START Given passage
As Mae Elise Cannon and Joyce Ajlouny write in their recent Sojourners commentary, the precipitating events of the most recent crisis included: the attempted forced removal of Palestinian families from their homes in East Jerusalem to make way for Israeli settlers, protests in response to these efforts and the heavy-handed reaction by Israeli police, Israeli disruption of worship at the Al-Aqsa Mosque during the holy month of Ramadan, and violent escalation by Israeli forces and Hamas.
That violence gave power to the extremes — including Hamas as well as Israeli Prime Minister Benjamin Netanyahu’s government and its right-wing allies. While we condemn the Hamas missile attacks on Israeli civilians and support Israel's safety, we also condemn the Israeli government’s actions that sparked the latest conflagration and disproportionate response, recognizing that the loss of life and experience of suffering, as always, are severely asymmetrical.
Behind the latest crisis is the ongoing, 54-year Israeli occupation of the West Bank and East Jerusalem — judged illegal by nearly all the international community except the United States — and the virtual imprisonment of Gaza. Both of us have traveled to what many Christians call the Holy Land; we have seen the jarring reality of Israel's occupation with our own eyes. Even a decade ago, we could see how a boom of illegal Israeli settlement construction was making a two-state solution more dire, if not impossible.
Through the nearly $4 billion in mostly military aid that the U.S. provides to Israel each year, the U.S. has been a direct enabler of the Israeli government, and we thus wield significant leverage to secure peace. President Joe Biden must continue to apply the strongest possible political pressure to ensure a permanent cease-fire.
END Given passage
Directions for this task: Copy the commentary on the Israeli-Palestinian crisis word for word, from "As Mae Elise" up to and including "forces and Hamas.". The data that comes next is separate material with no connection to the commentary.
START Supplied entries
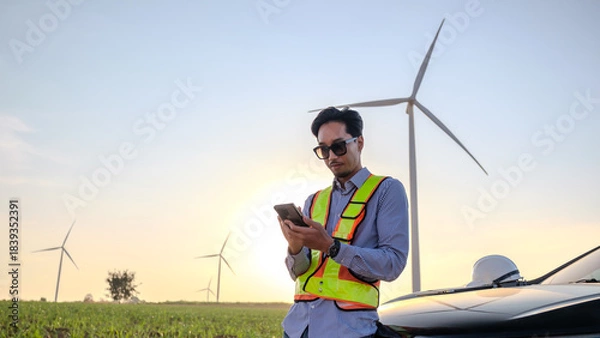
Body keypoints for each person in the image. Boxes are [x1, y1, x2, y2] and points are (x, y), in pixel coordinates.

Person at [278, 107, 409, 338]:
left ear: (359, 142)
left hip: (349, 330)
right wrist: (295, 247)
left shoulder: (387, 191)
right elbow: (297, 273)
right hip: (298, 329)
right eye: (323, 149)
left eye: (338, 147)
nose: (331, 156)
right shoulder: (314, 200)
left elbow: (393, 264)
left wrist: (331, 247)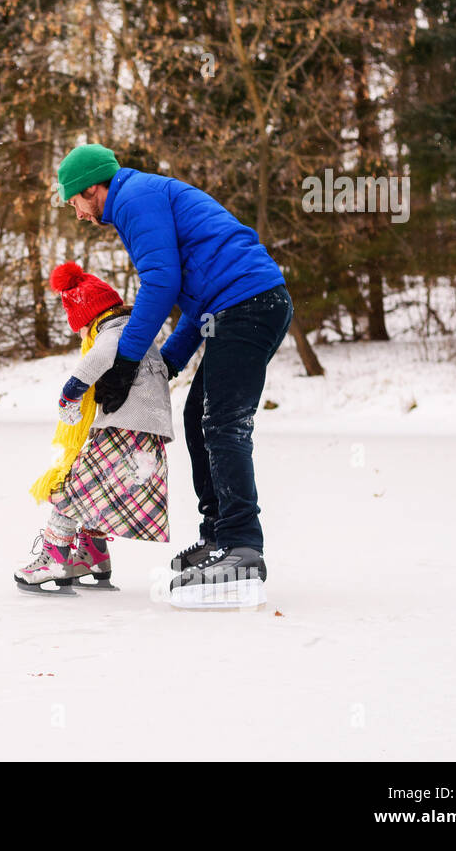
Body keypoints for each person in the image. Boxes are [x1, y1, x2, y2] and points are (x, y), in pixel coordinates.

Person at [55, 143, 293, 609]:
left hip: (249, 304)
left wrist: (126, 361)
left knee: (223, 424)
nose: (77, 213)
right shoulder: (138, 197)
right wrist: (166, 365)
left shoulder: (133, 198)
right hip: (234, 307)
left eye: (74, 201)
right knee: (196, 417)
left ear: (93, 188)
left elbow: (160, 284)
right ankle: (218, 537)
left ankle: (242, 544)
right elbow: (192, 298)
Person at [15, 262, 173, 595]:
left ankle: (54, 558)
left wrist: (70, 393)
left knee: (74, 489)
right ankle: (93, 556)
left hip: (124, 427)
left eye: (79, 329)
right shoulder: (138, 332)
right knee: (97, 493)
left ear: (88, 318)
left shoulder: (111, 332)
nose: (81, 336)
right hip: (145, 432)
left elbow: (99, 357)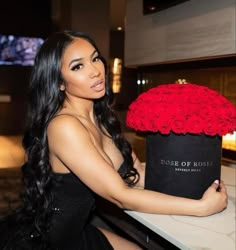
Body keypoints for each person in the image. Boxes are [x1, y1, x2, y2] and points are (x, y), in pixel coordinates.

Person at [0, 30, 227, 250]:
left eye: (95, 59)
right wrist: (200, 208)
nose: (95, 71)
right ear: (59, 82)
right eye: (78, 66)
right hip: (55, 241)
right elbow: (121, 196)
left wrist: (192, 185)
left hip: (79, 230)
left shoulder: (100, 117)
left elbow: (136, 175)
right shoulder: (64, 126)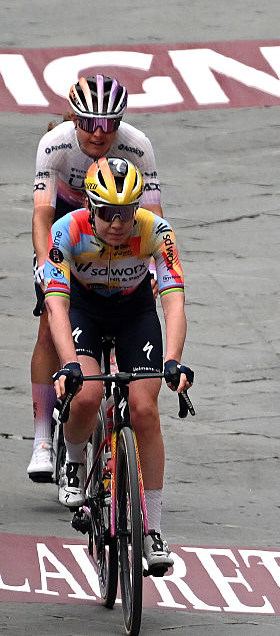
END Supplied entries
Solution to this problem:
As Mae Elise Cannon and Joyce Ajlouny write in their recent Sojourners commentary, the precipitating events of the most recent crisis included: the attempted forced removal of Palestinian families from their homes in East Jerusalem to make way for Israeli settlers, protests in response to these efforts and the heavy-handed reaction by Israeli police, Israeli disruption of worship at the Al-Aqsa Mosque during the holy month of Ramadan, and violent escalation by Israeli forces and Hamas.